===== EXCERPT TO READ =====

Philosophically, that cult is a negation of morality — ­but, psychologically, this is not its adherents’ goal. What they seek is not amorality, but something more profoundly irrational: a non­absolute, fluid, elastic, middle-of-the-road morality. They do not proclaim themselves “beyond good and evil”­ — they seek to preserve the “advantages” of both. They are not moral challengers, nor do they represent a medieval version of flamboyant evil­ worshipers. What gives them their peculiarly modern flavor is that they do not advocate selling one’s soul to the Devil; they advocate selling it piecemeal, bit by bit, to any retail bidder.

They are not a philosophical school of thought; they are the typical product of philosophical default — of the intellectual bankruptcy that has produced irrationalism in epistemology, a moral vacuum in ethics, and a mixed economy in politics. A mixed economy is an amoral war of pressure groups, devoid of principles, values or any reference to justice, a war whose ultimate weapon is the power of brute force, but whose outward form is a game of compromise. The cult of moral grayness is the ersatz ­morality which made it possible and to which men now cling in a panicky attempt to justify it.

===== STORED DATA =====

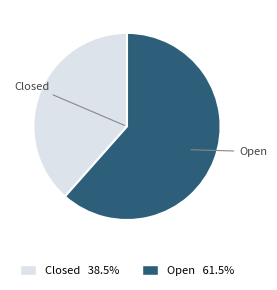

Rank the categories by value from highest to lowest.

Open, Closed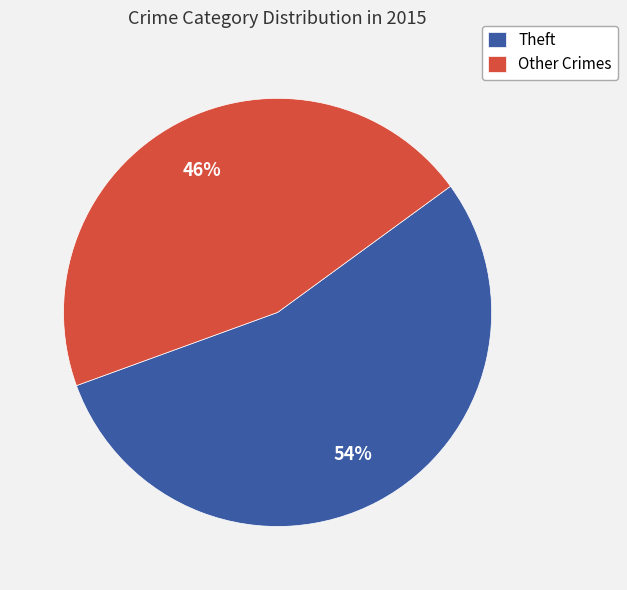

To the nearest percent, what is the combined percentage of Other Crimes and Theft?

100%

=====

WHAT TO WORK ON »
**A)** According to the passage on the cult of moral grayness, what has intellectual bankruptcy produced in each field it names?
**B)** Continue the passage on the cult of moral grayness from its last sentence.
The material has no connection to the passage on the cult of moral grayness.

YOUR RESPONSES »
**A)**
- Irrationalism in epistemology
- A moral vacuum in ethics
- A mixed economy in politics

**B)**
Observe that their dominant overtone is not a quest for the “white,” but an obsessive terror of being branded “black” (and with good reason). Observe that they are pleading for a morality which would hold compromise as its standard of value and would thus make it possible to gauge virtue by the number of values one is willing to betray.

The consequences and the “vested interests” of their doctrine are visible all around us.

Observe, in politics, that the term extremism has become a synonym of “evil,” regardless of the content of the issue (the evil is not what you are “extreme” about, but that you are “extreme”­ — i.e., consistent). Observe the phenomenon of the so­-called neutralists in the United Nations: the “neutralists” are worse than merely neutral in the conflict between the United States and Soviet Russia; they are committed, on principle, to see no difference between the two sides, never to consider the merits of an issue, and always to seek a compromise, any compromise in any conflict­ — as, for instance, between an aggressor and an invaded country.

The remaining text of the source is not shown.